## Begin Page text
Overview of algorithm. In searching for the fastest way to generate an in-memory list of factors (64-bit unsigned values in my case), I settled upon a hybrid algorithm that implements a two-dimensional bucket sort, which takes advantage of the internal knowledge of the sort keys (i.e., they are just integers and can therefore be computed upon). The specific method is something closer to a “ProxMapSort” but with two levels of keys (major, minor) instead of just one. The major key is simply the base-2 logarithm of the value. The minor key is the minimal number of most significant digits of the value needed to produce a reasonable spread at the second layer of buckets. Factors are produced first into a temporary work array of unsorted factors. Next, their distribution is analyzed and an array of bucket indexes is allocated and populated. Finally, the factors are stored directly into place in the final sorted array, using insertion sort. The vast majority of buckets have only 1, 2, or 3 values. Examples are given in the source code, which is attached at the bottom of this answer.

Spatial complexity. Memory utilization is approximately 4x that of a Quicksort-based solution, but this is actually rather insignificant, as the maximum memory ever used in the worst case (for 64-bit input) is 5.5 MB, of which 4.0 MB is held for only a small handful of milliseconds.

Runtime complexity. Performance is far better than a hand-coded Quicksort-based solution: for numbers with a nontrivial number of factors, it is unformly about 2.5x times faster. On my 3.4 GHz. Intel i7, it produces the 184,320 factors of 18,401,055,938,125,660,800 in sorted order in 0.0052 seconds, or about 96 clock cycles per factor, or about 35 million factors per second.

Graphs. Memory and runtime performance were profiled for the 47,616 canonical representatives of the equivalance classes of prime signatures of numbers up to 2⁶⁴–1. These are the so-called “highly factorable numbers” in 64-bit search space.
## End Page text
## Begin Stored data
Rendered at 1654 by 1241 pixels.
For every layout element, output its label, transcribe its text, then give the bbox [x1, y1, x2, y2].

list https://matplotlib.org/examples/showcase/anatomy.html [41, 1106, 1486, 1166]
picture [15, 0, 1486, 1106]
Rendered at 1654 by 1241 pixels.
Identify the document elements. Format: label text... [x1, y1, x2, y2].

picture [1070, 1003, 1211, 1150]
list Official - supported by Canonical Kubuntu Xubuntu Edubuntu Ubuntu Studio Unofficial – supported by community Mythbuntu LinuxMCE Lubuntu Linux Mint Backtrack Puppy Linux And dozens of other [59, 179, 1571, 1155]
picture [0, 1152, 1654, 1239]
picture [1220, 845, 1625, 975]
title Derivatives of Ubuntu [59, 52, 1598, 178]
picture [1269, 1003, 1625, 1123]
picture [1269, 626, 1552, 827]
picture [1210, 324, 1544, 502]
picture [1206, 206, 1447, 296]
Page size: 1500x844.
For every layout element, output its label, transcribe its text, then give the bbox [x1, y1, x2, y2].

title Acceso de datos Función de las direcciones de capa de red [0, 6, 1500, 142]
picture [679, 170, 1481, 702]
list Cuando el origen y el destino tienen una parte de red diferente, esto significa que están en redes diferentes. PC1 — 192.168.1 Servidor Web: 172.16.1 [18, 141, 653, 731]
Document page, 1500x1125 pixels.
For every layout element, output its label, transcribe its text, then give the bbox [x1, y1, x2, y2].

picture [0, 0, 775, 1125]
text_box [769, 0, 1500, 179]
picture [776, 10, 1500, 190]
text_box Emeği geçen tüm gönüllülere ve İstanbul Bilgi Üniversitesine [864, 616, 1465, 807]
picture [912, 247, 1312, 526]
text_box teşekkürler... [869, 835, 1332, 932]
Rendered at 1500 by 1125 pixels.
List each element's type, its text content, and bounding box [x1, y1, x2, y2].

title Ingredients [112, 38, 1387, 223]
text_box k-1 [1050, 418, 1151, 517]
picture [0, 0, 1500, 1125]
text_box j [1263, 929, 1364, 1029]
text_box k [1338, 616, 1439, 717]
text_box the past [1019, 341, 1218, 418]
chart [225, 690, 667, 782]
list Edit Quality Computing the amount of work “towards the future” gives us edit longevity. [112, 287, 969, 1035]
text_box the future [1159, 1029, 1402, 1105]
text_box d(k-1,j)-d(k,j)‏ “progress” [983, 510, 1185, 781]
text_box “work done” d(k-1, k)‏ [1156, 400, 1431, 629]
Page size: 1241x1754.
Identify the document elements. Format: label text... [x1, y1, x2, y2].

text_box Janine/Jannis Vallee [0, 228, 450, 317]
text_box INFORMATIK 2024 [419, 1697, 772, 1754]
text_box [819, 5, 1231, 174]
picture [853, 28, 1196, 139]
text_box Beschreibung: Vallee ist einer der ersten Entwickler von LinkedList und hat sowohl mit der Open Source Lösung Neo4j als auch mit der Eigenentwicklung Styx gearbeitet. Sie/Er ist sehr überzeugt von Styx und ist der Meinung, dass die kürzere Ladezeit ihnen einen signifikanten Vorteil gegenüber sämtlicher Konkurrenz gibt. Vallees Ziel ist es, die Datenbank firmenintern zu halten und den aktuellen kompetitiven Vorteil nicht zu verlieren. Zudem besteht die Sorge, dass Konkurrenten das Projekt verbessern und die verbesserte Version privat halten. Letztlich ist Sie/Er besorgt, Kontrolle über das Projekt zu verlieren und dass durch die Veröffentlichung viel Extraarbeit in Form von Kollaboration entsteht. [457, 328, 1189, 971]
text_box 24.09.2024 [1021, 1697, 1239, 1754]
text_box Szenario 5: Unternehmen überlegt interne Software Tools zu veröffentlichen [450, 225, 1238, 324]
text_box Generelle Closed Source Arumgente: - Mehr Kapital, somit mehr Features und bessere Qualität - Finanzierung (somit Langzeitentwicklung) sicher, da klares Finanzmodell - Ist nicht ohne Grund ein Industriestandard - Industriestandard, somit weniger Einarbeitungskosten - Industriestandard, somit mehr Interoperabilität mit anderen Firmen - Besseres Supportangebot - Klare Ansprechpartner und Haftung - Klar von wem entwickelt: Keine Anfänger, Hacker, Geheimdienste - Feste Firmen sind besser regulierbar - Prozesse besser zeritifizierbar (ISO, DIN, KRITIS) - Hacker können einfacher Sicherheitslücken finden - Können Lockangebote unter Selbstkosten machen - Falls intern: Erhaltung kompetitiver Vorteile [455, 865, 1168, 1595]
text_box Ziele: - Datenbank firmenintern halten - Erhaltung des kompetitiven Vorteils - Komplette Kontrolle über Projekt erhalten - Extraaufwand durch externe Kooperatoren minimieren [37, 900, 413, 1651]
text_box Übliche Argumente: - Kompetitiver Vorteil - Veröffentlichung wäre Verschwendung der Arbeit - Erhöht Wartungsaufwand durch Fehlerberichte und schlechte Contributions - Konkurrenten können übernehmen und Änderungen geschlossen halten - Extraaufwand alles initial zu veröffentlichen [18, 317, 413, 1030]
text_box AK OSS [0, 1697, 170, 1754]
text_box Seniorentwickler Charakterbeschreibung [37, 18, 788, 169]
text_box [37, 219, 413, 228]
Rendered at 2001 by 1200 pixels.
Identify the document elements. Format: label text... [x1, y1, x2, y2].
## End Stored data
Short exercise:
Copy the passage from the factor-sorting text above, from "Graphs. Memory and" to "64-bit search space.".

Answer to the task:
Graphs. Memory and runtime performance were profiled for the 47,616 canonical representatives of the equivalance classes of prime signatures of numbers up to 2⁶⁴–1. These are the so-called “highly factorable numbers” in 64-bit search space.